Nasik is India's wine country, so it was a shame that I visited during one of the hindu festivals where consumption of alcohol is forbidden and the vineyards were shut.  Not to worry, as I had a marvellous time with my friends Paul and Claire, and their children (who think that it is normal for people to throng to take your photo when you go for a spin in your pushchair).  From June to September 2015 Nasik will host the Hindu festival Kumbh Mela, when everyone comes and jumps in the river.  To give you an idea of how many people are expected, on one day in 2013 Allahabad saw 30 million people turn up for a dip.  Given that Nasik station can fit around 600 travellers at a push on its platforms, Paul and Claire have quite sensibly now left town.

Bloody Mary time

The wedding ceremony.  Fascinating, but not such essential viewing after someone discovered that the bar was still open outside
At weddings in Udaipur, the groom wears an awesome turban and rides a horse while his friends dance up the street.  I suspect that this is not in fact true, but was done to amuse the locals.
I wonder if this gives you any kind of complex?
The Godavari River, definitely ready for 30 million bathers
These locals were very excited to find another white face

Tuesday, 29 July 2014

India - Delhi and Agra

I spent a fortnight in India in January - the reason I have waited so long to blog about it is not due to some traumatic experience in an ashram but because my photos are so poor that until now I couldn't bring myself to illustrate a post with them.

I was told that everyone in Delhi would try to con me, and at the airport I was glad to be able to ignore the advice I received from a passing taxi driver that the underground railway was shut due to fog.  In town I found a rickshaw driver who suggested I call my hotel to get directions.  He let me use his phone, and was even kind enough to key in the number himself when I read it out.  The hotel explained that they were terribly sorry but all the roads around had been closed due to the huge religious festival in town that weekend.  The driver suggested he take me to the Official Tourist Office of India so that they could find me a hotel.  He took me to a building which in hindsight may not have been the Official Tourist Office of India, although they did have a poster of the Taj Mahal.  The man there invited me to speak on the phone to a few hotels, which were all full and which I now realise were being voiced by someone in the next door office.  The only thing for it was to go to Agra for the night, and by happy chance this fellow owned a travel company that could sell me a trip there for a very reasonable price!  And so it was that I got to see the Taj Mahal and returned to Delhi in time for my flight to Udaipur a satisfied customer of this intricate and impressive scam.

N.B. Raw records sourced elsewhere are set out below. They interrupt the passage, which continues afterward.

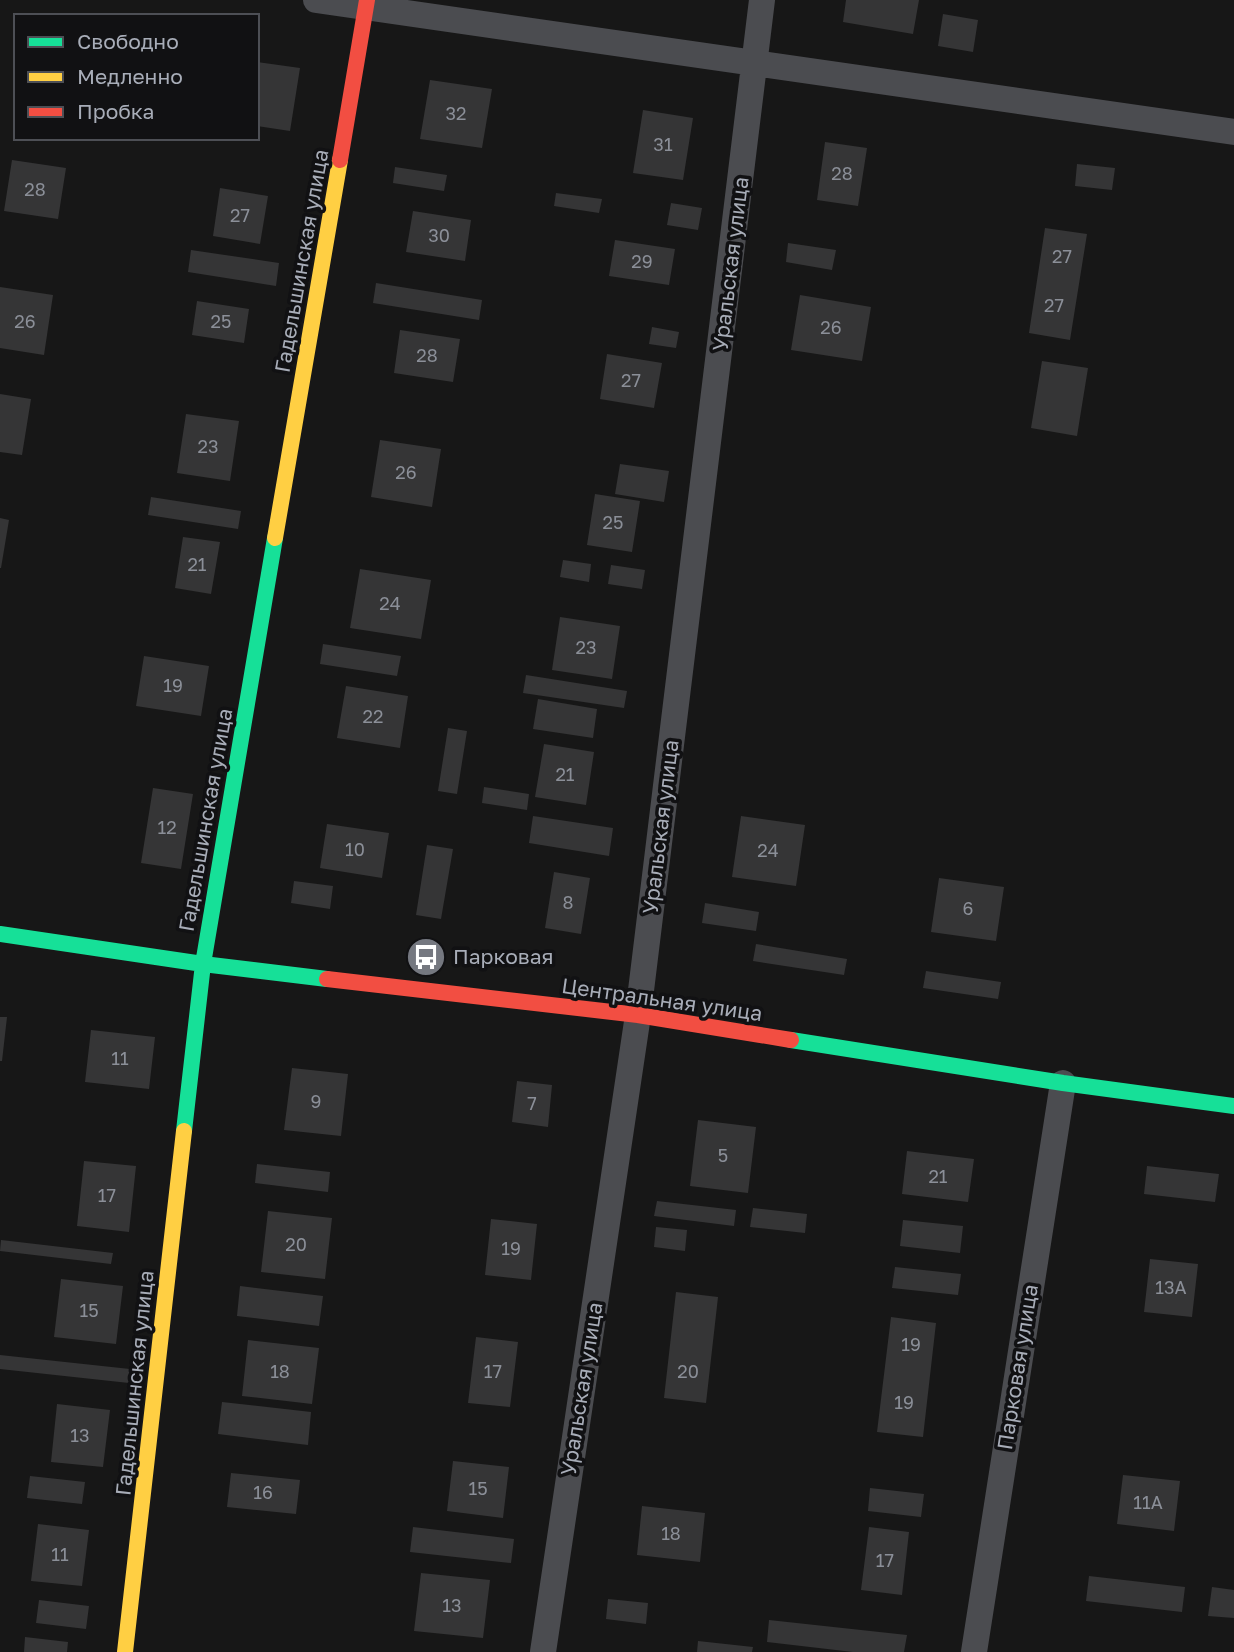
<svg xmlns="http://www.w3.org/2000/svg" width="1234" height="1652" viewBox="0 0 1234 1652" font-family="'Golos Text',sans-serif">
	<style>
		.building { fill: #353536 }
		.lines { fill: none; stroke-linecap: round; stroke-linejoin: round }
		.street { stroke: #4b4c50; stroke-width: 26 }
		.fast { stroke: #16e098; stroke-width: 16 }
		.slow { stroke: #ffcf43; stroke-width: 16 }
		.jam { stroke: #f24e42; stroke-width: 16 }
		.labels { text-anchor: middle; stroke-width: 7; stroke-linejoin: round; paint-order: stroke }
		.number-label { font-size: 18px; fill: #8b8f98 }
		.street-label { font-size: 21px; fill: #a8adb8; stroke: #111113 }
		.poi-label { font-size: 21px; fill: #a8adb8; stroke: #111113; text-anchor: start }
	</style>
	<rect width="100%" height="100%" fill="#171717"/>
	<path class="building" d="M846,0H919L913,34L843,22Z
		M943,14L978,20L973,52L938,46Z
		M257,62L300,68L290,131L257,126Z
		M430,80L492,89L482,148L420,139Z
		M643,110L693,118L683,180L633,173Z
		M825,142L867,148L858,206L817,200Z
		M12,160L66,168L58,219L4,211Z
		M1077,164L1115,168L1112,190L1075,186Z
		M395,167L447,175L444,191L393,183Z
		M220,188L268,196L260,244L213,236Z
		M556,193L602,199L599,213L554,206Z
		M671,203L702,208L698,230L667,225Z
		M413,211L471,220L465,261L406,252Z
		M1045,228L1087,234L1070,340L1029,333Z
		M615,240L675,249L669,285L609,276Z
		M788,243L836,250L832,270L786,262Z
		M191,250L279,263L276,286L188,272Z
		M376,283L482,300L479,320L373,303Z
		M0,287L53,295L44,355L0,348Z
		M800,295L871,307L862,361L791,350Z
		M197,301L249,309L244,343L192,335Z
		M652,327L679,332L676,348L649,344Z
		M400,330L460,339L453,382L394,373Z
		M607,354L662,363L654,408L600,399Z
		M1042,361L1088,368L1077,436L1031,428Z
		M0,394L31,399L22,455L0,452Z
		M186,414L239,421L230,481L177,473Z
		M380,440L441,449L432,507L371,497Z
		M620,464L669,471L664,502L615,494Z
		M595,494L640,501L632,552L587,545Z
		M151,497L241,511L238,529L148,515Z
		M0,518L9,520L1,568H0Z
		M183,537L220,542L211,594L175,588Z
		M563,560L591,564L589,582L560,577Z
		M611,565L645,570L642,589L608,584Z
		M360,569L431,580L421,639L350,628Z
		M560,617L620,626L612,679L552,670Z
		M323,644L401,656L397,676L320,664Z
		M144,656L209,666L201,716L136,706Z
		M526,675L627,691L624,708L523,693Z
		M346,686L408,696L400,748L337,738Z
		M538,699L597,709L593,738L533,729Z
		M448,728L467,731L457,794L438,791Z
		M544,744L594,752L586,805L535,797Z
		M484,787L529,794L527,810L482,803Z
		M153,788L193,794L181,869L141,863Z
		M533,816L613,828L609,856L529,843Z
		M741,816L805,825L796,886L732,877Z
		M327,824L389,833L382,878L320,868Z
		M427,845L453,849L441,919L416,915Z
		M554,872L590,878L581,934L545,928Z
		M939,878L1004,887L996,941L931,932Z
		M294,881L333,886L330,909L291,903Z
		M705,903L759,912L756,931L702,923Z
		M756,944L847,959L844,975L753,961Z
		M926,971L1001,982L998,999L923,988Z
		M0,1017H7L2,1061H0Z
		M91,1030L155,1037L149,1089L85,1082Z
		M292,1068L348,1074L341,1136L284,1130Z
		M517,1081L552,1085L548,1127L512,1122Z
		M698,1120L756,1127L748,1193L690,1186Z
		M907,1151L974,1159L968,1202L902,1194Z
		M84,1161L136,1166L129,1232L77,1226Z
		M257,1164L330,1172L328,1192L255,1183Z
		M1147,1166L1219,1174L1215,1202L1144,1194Z
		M657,1201L736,1210L734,1226L654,1216Z
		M753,1208L807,1214L805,1233L750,1227Z
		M268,1211L332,1218L325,1279L261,1272Z
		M491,1219L537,1224L531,1280L485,1275Z
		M903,1220L963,1226L960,1253L900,1246Z
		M656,1227L687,1230L685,1251L654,1247Z
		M1,1240L113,1253L111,1264L0,1251Z
		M1150,1259L1198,1264L1192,1317L1144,1312Z
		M895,1267L961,1274L958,1295L892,1288Z
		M61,1279L123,1286L116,1344L54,1337Z
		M240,1286L323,1296L319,1326L237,1316Z
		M676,1292L718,1297L706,1403L664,1398Z
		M891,1317L936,1323L923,1437L877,1432Z
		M476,1337L518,1342L510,1407L468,1403Z
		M248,1340L319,1348L312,1404L242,1396Z
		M0,1355L130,1369L129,1383L0,1369Z
		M222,1402L311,1412L308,1445L218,1434Z
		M57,1404L110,1410L103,1467L51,1462Z
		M453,1461L509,1467L503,1518L447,1511Z
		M231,1473L300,1480L296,1514L227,1507Z
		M1123,1475L1180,1481L1174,1531L1117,1524Z
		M30,1476L85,1482L82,1504L27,1498Z
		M870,1488L924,1494L921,1517L868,1511Z
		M642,1506L705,1513L700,1562L637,1555Z
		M38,1524L89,1530L82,1586L31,1581Z
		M413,1527L514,1539L511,1563L410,1552Z
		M869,1527L909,1532L902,1595L861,1590Z
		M421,1573L490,1580L483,1638L414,1631Z
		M1089,1576L1185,1587L1182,1612L1086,1601Z
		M1212,1587L1234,1590V1618L1208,1616Z
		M608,1599L648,1603L646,1624L606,1619Z
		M39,1600L89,1606L86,1629L36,1623Z
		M769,1620L907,1635L904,1652H853L767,1642Z
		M25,1637L68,1642L67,1652H24Z
		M698,1641L753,1647L752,1652H697Z"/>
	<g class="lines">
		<path class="street" d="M316,0L1234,132
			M543,1652L638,1015L762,0
			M974,1652L1063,1083"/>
		<path class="fast" d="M0,934L203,964L327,979
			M791,1040L1063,1083L1234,1106
			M184,1131L203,964L275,538"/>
		<path class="slow" d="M275,538L340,160
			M125,1652L184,1131"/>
		<path class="jam" d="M340,160L367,0
			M327,979L638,1015L791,1040"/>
	</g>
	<defs>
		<g id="bus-disc" transform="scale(2.0125)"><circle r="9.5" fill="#757880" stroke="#111113"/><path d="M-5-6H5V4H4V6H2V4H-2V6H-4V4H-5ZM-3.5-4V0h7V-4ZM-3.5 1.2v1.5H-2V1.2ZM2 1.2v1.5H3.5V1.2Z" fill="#fff"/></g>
	</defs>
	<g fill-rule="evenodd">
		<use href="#bus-disc" x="426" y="957"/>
	</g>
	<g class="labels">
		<g class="number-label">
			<text x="456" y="120">32</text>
			<text x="663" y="151">31</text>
			<text x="842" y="180">28</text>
			<text x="35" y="196">28</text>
			<text x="240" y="222">27</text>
			<text x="439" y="242">30</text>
			<text x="1062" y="263">27</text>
			<text x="642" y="268">29</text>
			<text x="1054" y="312">27</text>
			<text x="25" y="328">26</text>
			<text x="221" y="328">25</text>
			<text x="831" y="334">26</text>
			<text x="427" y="362">28</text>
			<text x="631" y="387">27</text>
			<text x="208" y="453">23</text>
			<text x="406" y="479">26</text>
			<text x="613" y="529">25</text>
			<text x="197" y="571">21</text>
			<text x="390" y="610">24</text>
			<text x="586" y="654">23</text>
			<text x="173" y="692">19</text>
			<text x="373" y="723">22</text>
			<text x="565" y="781">21</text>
			<text x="167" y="834">12</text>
			<text x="355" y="856">10</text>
			<text x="768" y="857">24</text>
			<text x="568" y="909">8</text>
			<text x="968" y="915">6</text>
			<text x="120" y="1065">11</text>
			<text x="316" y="1108">9</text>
			<text x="532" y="1110">7</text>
			<text x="723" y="1162">5</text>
			<text x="938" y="1183">21</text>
			<text x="107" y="1202">17</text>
			<text x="296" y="1251">20</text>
			<text x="511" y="1255">19</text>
			<text x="1171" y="1294">13А</text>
			<text x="89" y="1317">15</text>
			<text x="911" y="1351">19</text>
			<text x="280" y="1378">18</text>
			<text x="493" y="1378">17</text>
			<text x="688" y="1378">20</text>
			<text x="904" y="1409">19</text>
			<text x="80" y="1442">13</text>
			<text x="478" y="1495">15</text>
			<text x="263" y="1499">16</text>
			<text x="1148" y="1509">11А</text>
			<text x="671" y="1540">18</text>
			<text x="60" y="1561">11</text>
			<text x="885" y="1567">17</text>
			<text x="452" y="1612">13</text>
		</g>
		<g class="street-label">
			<text transform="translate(302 261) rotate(-80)" y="7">Гадельшинская улица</text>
			<text transform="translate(731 264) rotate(-83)" y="7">Уральская улица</text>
			<text transform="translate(206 820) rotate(-80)" y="7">Гадельшинская улица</text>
			<text transform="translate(661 827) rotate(-83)" y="7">Уральская улица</text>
			<text transform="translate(662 1000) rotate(8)" y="7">Центральная улица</text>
			<text transform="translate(1018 1367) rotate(-81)" y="7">Парковая улица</text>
			<text transform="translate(135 1383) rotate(-84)" y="7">Гадельшинская улица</text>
			<text transform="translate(582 1389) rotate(-81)" y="7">Уральская улица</text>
		</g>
		<g class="poi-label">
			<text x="453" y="964">Парковая</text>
		</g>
	</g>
	<rect x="14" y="14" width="245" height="126" fill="#111113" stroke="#4d4f55" stroke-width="2"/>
	<rect x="28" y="37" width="35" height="10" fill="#16e098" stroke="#4d4f55" stroke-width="2"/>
	<text x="77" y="49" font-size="21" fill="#a8adb8">Свободно</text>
	<rect x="28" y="72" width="35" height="10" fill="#ffcf43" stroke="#4d4f55" stroke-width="2"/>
	<text x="77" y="84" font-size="21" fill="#a8adb8">Медленно</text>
	<rect x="28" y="107" width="35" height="10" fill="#f24e42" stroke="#4d4f55" stroke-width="2"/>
	<text x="77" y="119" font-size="21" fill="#a8adb8">Пробка</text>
</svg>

This might be the worst photo ever taken at the Taj Mahal

The dream tourist site for a Brit.  No idea what the queue was for.
I don't think this photo is bad
Magnificent view of Taj Mahal from Agra Fort
None of this sign makes sense to me, but nonetheless I would like a wazoo tank installed in my flat.

Sunday, 18 May 2014

The Turkish Bath


A visit to a Turkish bath on a Sunday evening is just the thing, although probably best avoided if you have a problem with public nudity, either yours or that of the very fat Turkish man sitting opposite you.

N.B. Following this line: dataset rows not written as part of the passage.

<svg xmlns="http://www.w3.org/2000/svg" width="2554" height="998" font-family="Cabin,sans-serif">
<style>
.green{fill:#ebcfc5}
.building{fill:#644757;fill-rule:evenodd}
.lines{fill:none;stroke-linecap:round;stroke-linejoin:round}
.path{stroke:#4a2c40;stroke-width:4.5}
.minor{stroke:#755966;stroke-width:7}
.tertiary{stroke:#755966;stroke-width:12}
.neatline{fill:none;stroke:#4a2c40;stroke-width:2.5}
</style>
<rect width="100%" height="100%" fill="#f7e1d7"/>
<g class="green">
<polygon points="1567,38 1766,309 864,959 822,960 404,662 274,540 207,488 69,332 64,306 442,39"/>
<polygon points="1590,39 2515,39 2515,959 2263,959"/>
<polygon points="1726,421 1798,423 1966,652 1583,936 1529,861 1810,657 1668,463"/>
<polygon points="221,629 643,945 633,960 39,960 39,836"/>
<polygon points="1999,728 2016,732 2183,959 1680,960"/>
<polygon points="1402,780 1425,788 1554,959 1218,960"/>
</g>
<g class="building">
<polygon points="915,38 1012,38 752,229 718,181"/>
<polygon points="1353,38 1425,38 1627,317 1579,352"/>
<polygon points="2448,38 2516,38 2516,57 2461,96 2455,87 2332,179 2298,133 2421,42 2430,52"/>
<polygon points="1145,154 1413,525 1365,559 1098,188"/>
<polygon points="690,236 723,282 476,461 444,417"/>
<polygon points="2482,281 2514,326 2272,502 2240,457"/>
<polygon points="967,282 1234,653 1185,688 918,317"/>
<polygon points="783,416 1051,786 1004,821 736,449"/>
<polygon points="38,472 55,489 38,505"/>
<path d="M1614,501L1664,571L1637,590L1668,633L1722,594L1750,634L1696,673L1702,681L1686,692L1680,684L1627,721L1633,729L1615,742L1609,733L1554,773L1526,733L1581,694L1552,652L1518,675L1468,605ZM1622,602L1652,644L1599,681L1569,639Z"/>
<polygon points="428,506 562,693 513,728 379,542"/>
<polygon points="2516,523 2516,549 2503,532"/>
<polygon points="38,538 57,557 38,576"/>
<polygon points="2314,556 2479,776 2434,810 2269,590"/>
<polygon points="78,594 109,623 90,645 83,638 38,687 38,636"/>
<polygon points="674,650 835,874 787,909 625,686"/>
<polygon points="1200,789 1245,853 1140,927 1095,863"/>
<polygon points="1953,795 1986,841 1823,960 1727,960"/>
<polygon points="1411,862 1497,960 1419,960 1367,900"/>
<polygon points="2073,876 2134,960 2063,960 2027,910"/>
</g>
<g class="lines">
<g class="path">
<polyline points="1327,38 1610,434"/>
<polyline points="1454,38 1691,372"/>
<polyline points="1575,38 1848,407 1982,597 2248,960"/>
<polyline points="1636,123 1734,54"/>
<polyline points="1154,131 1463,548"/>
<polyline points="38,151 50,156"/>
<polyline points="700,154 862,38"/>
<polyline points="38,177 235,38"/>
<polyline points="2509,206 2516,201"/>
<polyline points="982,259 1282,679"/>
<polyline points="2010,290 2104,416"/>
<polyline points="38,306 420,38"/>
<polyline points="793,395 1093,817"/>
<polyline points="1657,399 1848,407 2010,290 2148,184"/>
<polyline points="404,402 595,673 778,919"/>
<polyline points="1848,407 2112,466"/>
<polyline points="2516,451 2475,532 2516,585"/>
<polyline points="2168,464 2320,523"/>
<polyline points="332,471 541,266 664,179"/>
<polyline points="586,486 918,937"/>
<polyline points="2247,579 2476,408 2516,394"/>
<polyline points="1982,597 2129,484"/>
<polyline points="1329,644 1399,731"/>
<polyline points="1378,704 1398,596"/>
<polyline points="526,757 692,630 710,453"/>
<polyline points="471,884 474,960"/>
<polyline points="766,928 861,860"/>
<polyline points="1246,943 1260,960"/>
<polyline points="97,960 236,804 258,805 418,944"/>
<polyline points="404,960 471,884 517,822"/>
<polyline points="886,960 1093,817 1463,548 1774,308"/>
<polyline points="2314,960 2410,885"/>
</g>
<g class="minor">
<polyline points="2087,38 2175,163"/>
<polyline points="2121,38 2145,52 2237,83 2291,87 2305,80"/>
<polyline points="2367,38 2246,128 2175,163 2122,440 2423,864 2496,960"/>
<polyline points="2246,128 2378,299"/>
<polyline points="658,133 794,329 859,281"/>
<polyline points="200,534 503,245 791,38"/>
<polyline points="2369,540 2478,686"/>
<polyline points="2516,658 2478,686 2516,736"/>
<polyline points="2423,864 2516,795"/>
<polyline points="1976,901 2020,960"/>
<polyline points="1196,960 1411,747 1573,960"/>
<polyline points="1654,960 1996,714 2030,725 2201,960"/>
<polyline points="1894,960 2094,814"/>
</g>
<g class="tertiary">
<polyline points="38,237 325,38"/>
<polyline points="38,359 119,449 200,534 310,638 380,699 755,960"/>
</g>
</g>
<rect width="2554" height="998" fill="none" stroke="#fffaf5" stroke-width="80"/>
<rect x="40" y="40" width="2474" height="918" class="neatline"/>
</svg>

The bath house in the Antakya market can't have changed at all for the last 100 years, apart from the electronic massage chair just inside the entrance.  It is open to both men and ladies, only at different times, and I believe the opening hours for ladies are a little restricted.

You are given a loincloth, and first you hang around lying on marble slabs in a very hot room.  Then a man attacks you with a brillo pad and removes about a pound of skin from your body.  His friend then washes you all over with some sort of carbolic soap – this is a little disconcerting as they begin by covering your face with soap so you can’t open your eyes and then suddenly whip off your loin cloth or hurl hot water at your chest or give you a good thump on the stomach with a wet sponge.

The end result is that you are so clean that surely there is no need to wash for at least another week.
The outside of the bath house - you really don't want to see any photos from inside.